Defined Benefit
Pension Plans
The Defined Benefit Plan is an effective tool for employers who desire, and are committed to, funding a contribution in excess of the “25% of pay” limit available in defined contribution plans.
The plan works on the premise of providing a defined stream of payments for the duration of a participant’s retirement. The contributions to the plan are required to accumulate the sum of money needed to pay this stream of payments.
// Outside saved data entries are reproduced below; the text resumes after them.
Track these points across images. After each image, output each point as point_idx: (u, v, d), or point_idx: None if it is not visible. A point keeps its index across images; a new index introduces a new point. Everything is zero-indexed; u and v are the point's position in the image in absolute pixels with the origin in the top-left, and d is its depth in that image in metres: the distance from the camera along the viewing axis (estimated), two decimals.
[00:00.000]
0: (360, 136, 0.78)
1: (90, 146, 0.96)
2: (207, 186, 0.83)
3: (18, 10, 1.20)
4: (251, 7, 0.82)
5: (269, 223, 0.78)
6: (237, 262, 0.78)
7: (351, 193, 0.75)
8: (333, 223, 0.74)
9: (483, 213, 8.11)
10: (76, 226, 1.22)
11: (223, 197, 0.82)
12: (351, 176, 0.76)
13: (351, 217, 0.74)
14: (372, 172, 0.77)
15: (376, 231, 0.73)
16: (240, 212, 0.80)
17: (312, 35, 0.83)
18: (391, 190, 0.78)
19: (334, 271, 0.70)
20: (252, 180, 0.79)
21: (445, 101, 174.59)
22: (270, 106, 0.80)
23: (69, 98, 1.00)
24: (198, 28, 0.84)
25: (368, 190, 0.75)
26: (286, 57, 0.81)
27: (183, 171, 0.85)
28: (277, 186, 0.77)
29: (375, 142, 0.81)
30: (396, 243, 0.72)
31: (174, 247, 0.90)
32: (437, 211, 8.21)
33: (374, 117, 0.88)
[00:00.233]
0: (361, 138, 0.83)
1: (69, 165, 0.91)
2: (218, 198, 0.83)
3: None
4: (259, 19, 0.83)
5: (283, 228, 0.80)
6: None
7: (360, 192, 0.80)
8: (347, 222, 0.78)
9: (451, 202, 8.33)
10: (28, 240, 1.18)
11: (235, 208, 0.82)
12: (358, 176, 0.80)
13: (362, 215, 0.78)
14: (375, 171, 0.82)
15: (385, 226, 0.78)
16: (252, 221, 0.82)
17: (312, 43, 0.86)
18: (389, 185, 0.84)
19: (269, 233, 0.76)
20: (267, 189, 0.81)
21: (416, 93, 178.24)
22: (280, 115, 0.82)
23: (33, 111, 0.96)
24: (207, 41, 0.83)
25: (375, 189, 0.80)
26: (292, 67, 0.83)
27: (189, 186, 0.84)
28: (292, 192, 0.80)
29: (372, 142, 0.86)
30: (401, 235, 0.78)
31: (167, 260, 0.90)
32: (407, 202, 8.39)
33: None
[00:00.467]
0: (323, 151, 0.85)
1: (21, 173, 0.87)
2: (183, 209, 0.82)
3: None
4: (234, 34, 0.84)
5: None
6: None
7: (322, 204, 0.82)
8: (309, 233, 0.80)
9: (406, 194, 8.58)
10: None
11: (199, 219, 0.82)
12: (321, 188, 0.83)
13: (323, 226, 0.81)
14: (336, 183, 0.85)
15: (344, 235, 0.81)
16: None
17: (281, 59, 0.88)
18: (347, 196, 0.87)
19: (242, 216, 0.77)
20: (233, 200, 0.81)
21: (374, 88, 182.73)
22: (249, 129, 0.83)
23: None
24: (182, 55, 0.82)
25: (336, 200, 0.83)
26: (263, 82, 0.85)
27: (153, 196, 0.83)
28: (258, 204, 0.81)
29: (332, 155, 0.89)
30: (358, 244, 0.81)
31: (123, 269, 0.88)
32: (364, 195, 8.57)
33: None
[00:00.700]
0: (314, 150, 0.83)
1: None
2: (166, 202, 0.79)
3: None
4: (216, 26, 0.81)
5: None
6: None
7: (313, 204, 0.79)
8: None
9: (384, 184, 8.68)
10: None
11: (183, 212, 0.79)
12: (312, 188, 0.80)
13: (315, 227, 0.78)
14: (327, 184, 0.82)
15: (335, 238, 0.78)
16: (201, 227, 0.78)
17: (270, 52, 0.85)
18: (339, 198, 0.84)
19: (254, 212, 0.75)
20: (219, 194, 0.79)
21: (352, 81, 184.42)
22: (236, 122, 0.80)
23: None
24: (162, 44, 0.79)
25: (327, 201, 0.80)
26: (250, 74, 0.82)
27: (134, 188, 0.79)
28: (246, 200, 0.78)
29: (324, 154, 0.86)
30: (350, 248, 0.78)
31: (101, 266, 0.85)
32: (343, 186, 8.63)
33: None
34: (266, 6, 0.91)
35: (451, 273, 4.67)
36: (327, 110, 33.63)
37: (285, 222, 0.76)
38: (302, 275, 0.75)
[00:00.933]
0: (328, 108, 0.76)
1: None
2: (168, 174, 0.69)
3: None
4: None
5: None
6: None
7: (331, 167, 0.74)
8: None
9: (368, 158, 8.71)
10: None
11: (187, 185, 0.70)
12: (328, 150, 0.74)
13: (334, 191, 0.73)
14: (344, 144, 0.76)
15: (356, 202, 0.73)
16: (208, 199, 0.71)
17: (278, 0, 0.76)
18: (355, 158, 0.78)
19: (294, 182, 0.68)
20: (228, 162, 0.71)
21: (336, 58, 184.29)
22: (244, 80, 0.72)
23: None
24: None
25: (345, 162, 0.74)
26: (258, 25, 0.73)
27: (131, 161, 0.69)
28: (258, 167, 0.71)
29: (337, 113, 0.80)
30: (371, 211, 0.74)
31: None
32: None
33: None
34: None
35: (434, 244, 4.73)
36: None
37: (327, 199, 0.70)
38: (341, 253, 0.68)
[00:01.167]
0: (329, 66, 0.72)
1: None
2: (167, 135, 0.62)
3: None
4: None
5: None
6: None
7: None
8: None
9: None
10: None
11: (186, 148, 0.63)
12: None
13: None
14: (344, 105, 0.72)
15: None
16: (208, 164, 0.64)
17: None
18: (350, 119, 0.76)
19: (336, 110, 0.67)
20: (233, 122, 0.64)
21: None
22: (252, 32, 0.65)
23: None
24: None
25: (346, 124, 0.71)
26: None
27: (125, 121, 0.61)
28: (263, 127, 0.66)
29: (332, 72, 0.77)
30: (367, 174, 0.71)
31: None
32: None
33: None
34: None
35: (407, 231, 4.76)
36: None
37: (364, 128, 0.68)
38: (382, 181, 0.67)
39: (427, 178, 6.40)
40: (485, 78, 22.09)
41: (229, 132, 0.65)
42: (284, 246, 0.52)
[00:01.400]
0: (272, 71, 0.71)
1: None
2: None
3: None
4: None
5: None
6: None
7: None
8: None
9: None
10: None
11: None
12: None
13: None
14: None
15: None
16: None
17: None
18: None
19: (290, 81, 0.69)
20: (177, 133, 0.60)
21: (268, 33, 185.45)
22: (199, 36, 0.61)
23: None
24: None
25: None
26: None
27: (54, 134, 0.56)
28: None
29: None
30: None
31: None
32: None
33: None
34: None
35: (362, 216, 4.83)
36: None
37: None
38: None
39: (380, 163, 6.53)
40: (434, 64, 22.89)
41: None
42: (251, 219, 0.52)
While there are limits imposed on the lump sum benefit that one can accrue at normal retirement age, there is no annual contribution limit.
Key Plan Features and Commitments
Contribution Features
Allows for large tax deductions and rapid accumulation of assets.
Generally provides greater contributions for participants close to retirement age.
Ideal for older business owners with stable cash flows who wish to defer taxation.
Plan Sponsor Commitments
The plan is generally required to be sponsored for three to five years.
Contributions have some flexibility but are required on an annual basis.
Plan requires annual certification by an enrolled actuary (included in APC fees).
May require government Pension Benefit Guaranty Corporation (PBGC) premium payments.
Sample Plan Allocation
Participants | Age | Compensation | Deduction | % of Contribution | Accumulation at Retirement* |
---|---|---|---|---|---|
Key EE | 55 | $265,000 | $192,500 | 93% | $1,834,000 |
Employee 1 | 24 | $25,000 | $2,500 | 1% | &$23,000 |
Employee 2 | 28 | $35,000 | $4,500 | 2% | $43,000 |
Employee 3 | 32 | $45,000 | $8,000 | 4% | $76,000 |
Total | $370,000 | $207,500 | $1,976,000 |
*As of Key Employees retirement date, assumed to be age 62 for this illustration.